1)  System characterization –  a System Security Plan (SSP).  Evaluate the Asset information covers the following:

  • Hardware
  • Software
  • System interfaces (e.g., internal and external connectivity)
  • Data and information
  • Persons who support and use the IT system
  • System mission (e.g., the processes performed by the IT system)
  • System and data critical (e.g., the system’s value or importance to an organization)
  • System and data sensitivity

2)  Threat Evaluation – Evaluate possible threat sources by looking at what negative activities are likely to happen to the system.

3)  Vulnerability Evaluation – Look at the vulnerabilities and evaluate the biggest weakness in the systems.

4)  Security Control Evaluation – Examine what controls the system already has applied.

risk evaluation
risk evaluation

5)  Likelihood of occurrence evaluation – The probability that your asset will be exploited is based on the threat source motivation, threat capability, your vulnerability and the security controls you have in place.   Based on all these factors you can calculated the likelihood of an attack or disaster.
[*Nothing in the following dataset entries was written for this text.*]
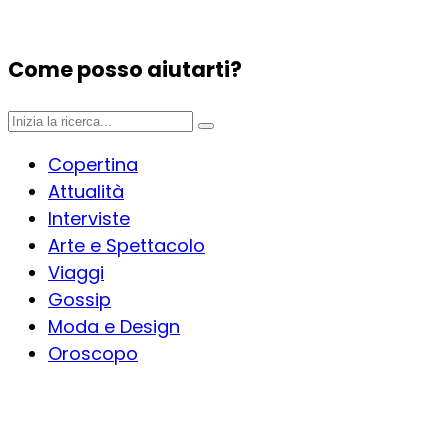
Come posso aiutarti?
Copertina
Attualità
Interviste
Arte e Spettacolo
Viaggi
Gossip
Moda e Design
Oroscopo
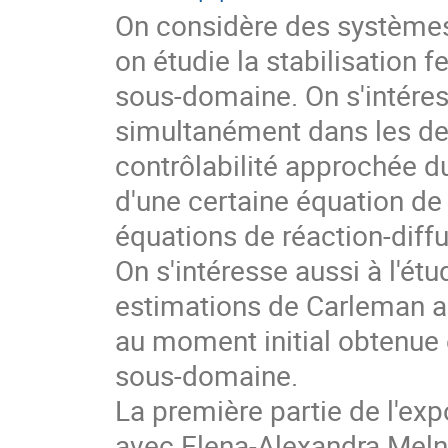
On considère des systèmes 
on étudie la stabilisation
sous-domaine. On s'intéres
simultanément dans les deu
contrôlabilité approchée du 
d'une certaine équation de
équations de réaction-diffu
On s'intéresse aussi à l'étu
estimations de Carleman ad
au moment initial obtenue 
sous-domaine.
La première partie de l'exp
avec Elena-Alexandra Meln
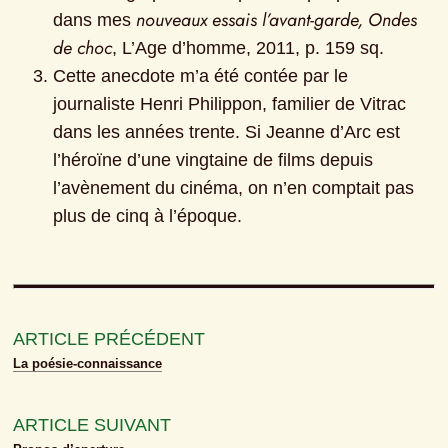
nouveaux essais l’avant-garde, Ondes 
dans mes 
de choc
, L’Age d’homme, 2011, p. 159 sq.
Cette anecdote m’a été contée par le 
journaliste Henri Philippon, familier de Vitrac 
dans les années trente. Si Jeanne d’Arc est 
l’héroïne d’une vingtaine de films depuis 
l’avènement du cinéma, on n’en comptait pas 
plus de cinq à l’époque.
ARTICLE PRÉCÉDENT
La poésie-connaissance
ARTICLE SUIVANT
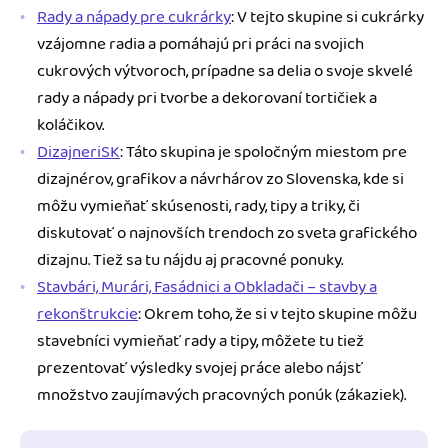
Rady a nápady pre cukrárky
: V tejto skupine si cukrárky
vzájomne radia a pomáhajú pri práci na svojich
cukrových výtvoroch, prípadne sa delia o svoje skvelé
rady a nápady pri tvorbe a dekorovaní tortičiek a
koláčikov.
DizajneriSK
: Táto skupina je spoločným miestom pre
dizajnérov, grafikov a návrhárov zo Slovenska, kde si
môžu vymieňať skúsenosti, rady, tipy a triky, či
diskutovať o najnovších trendoch zo sveta grafického
dizajnu. Tiež sa tu nájdu aj pracovné ponuky.
Stavbári, Murári, Fasádnici a Obkladači – stavby a
rekonštrukcie
: Okrem toho, že si v tejto skupine môžu
stavebníci vymieňať rady a tipy, môžete tu tiež
prezentovať výsledky svojej práce alebo nájsť
množstvo zaujímavých pracovných ponúk (zákaziek).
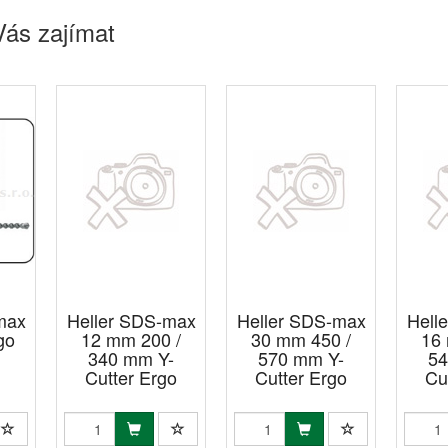
Vás zajímat
max
Heller SDS-max
Heller SDS-max
Hell
go
12 mm 200 /
30 mm 450 /
16
340 mm Y-
570 mm Y-
54
Cutter Ergo
Cutter Ergo
Cu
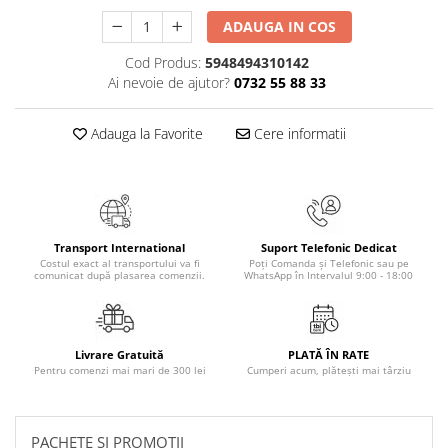
Literatura Romana
ADAUGA IN COS
Literatura Universala
Cod Produs:
5948494310142
Poezie
Ai nevoie de ajutor?
0732 55 88 33
Romane de dragoste, Carti
romantice
Adauga la Favorite
Cere informatii
Senzatii/Dragoste
Senzatii/Erotic
Senzatii/Suspans
Senzatii/Thriller
Transport International
Suport Telefonic Dedicat
Costul exact al transportului va fi
Poți Comanda și Telefonic sau pe
SF & Fantasy
comunicat după plasarea comenzii.
WhatsApp în Intervalul 9:00 - 18:00
Teatru
Teens Book Club
Livrare Gratuită
PLATĂ ÎN RATE
Umor
Pentru comenzi mai mari de 300 lei
Cumperi acum, plătești mai târziu
Birotica & Papetarie
Adezivi si benzi adezive
PACHETE SI PROMOTII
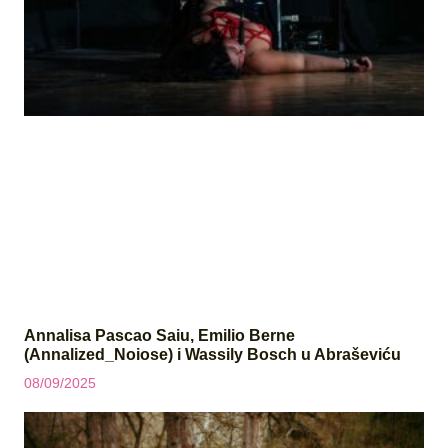
Annalisa Pascao Saiu, Emilio Berne
(Annalized_Noiose) i Wassily Bosch u Abraševiću
08/09/2025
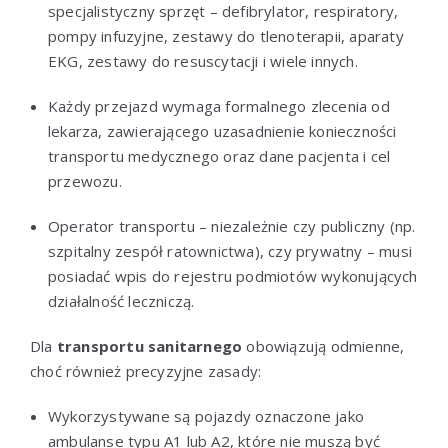
specjalistyczny sprzęt – defibrylator, respiratory,
pompy infuzyjne, zestawy do tlenoterapii, aparaty
EKG, zestawy do resuscytacji i wiele innych.
Każdy przejazd wymaga formalnego zlecenia od
lekarza, zawierającego uzasadnienie konieczności
transportu medycznego oraz dane pacjenta i cel
przewozu.
Operator transportu – niezależnie czy publiczny (np.
szpitalny zespół ratownictwa), czy prywatny – musi
posiadać wpis do rejestru podmiotów wykonujących
działalność leczniczą.
Dla
transportu sanitarnego
obowiązują odmienne,
choć również precyzyjne zasady:
Wykorzystywane są pojazdy oznaczone jako
ambulanse typu A1 lub A2, które nie muszą być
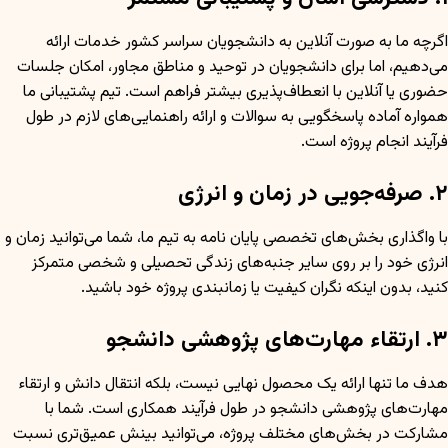
اگرچه ما به صورت آنلاین به دانشجویان سراسر کشور خدمات ارائه
می‌دهیم، اما برای دانشجویان در توحید و مناطق مجاور، امکان جلسات
حضوری یا آنلاین با انعطاف‌پذیری بیشتر فراهم است. تیم پشتیبانی ما
همواره آماده پاسخگویی به سوالات و ارائه راهنمایی‌های لازم در طول
فرآیند انجام پروژه است.
۲. صرفه‌جویی در زمان و انرژی
با واگذاری بخش‌های تخصصی پایان نامه به تیم ما، شما می‌توانید زمان و
انرژی خود را بر روی سایر جنبه‌های زندگی تحصیلی و شخصی متمرکز
کنید، بدون اینکه نگران کیفیت یا زمانبندی پروژه خود باشید.
۳. ارتقاء مهارت‌های پژوهشی دانشجو
هدف ما تنها ارائه یک محصول نهایی نیست، بلکه انتقال دانش و ارتقاء
مهارت‌های پژوهشی دانشجو در طول فرآیند همکاری است. شما با
مشارکت در بخش‌های مختلف پروژه، می‌توانید بینش عمیق‌تری نسبت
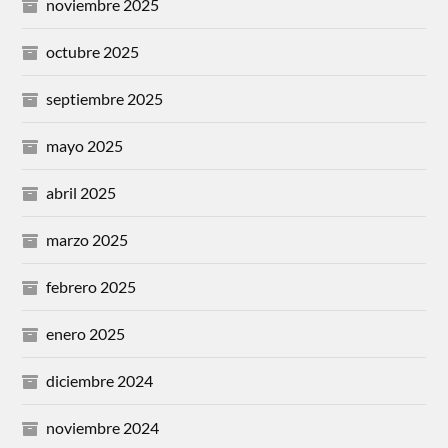
noviembre 2025
octubre 2025
septiembre 2025
mayo 2025
abril 2025
marzo 2025
febrero 2025
enero 2025
diciembre 2024
noviembre 2024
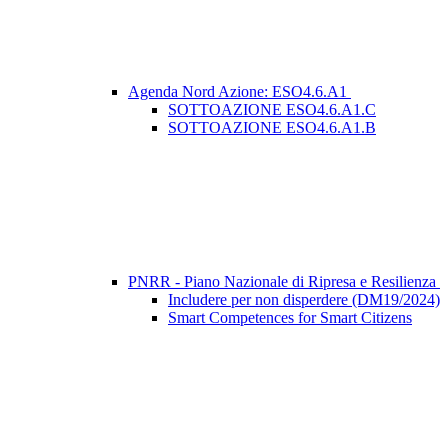
Agenda Nord Azione: ESO4.6.A1
SOTTOAZIONE ESO4.6.A1.C
SOTTOAZIONE ESO4.6.A1.B
PNRR - Piano Nazionale di Ripresa e Resilienza
Includere per non disperdere (DM19/2024)
Smart Competences for Smart Citizens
6)  Impact Evaluation – This where you gather all the data from asset identification, threat source, vulnerability identification, security controls, likelihood of attack and figure you what would happen if something really did happen.  How important is your system and its data?  What would happen to the mission or bottom line or profits if the system went down for a few hours?  a few days? a few weeks?  Some system are so important that they cannot be down for even a minute.  Impact is very important to the level of risk.  The more important the system is, the high the risk.

7)  Risk Determination / Risk Evaluation – Based on all the data gathered you can make a pretty good risk determination.  You should have defined the systems components and what data is important, made a pretty good conclusion on threat sources and likelihood of the vulnerability exploits and know exactly what kind of impact there will be if the system goes down.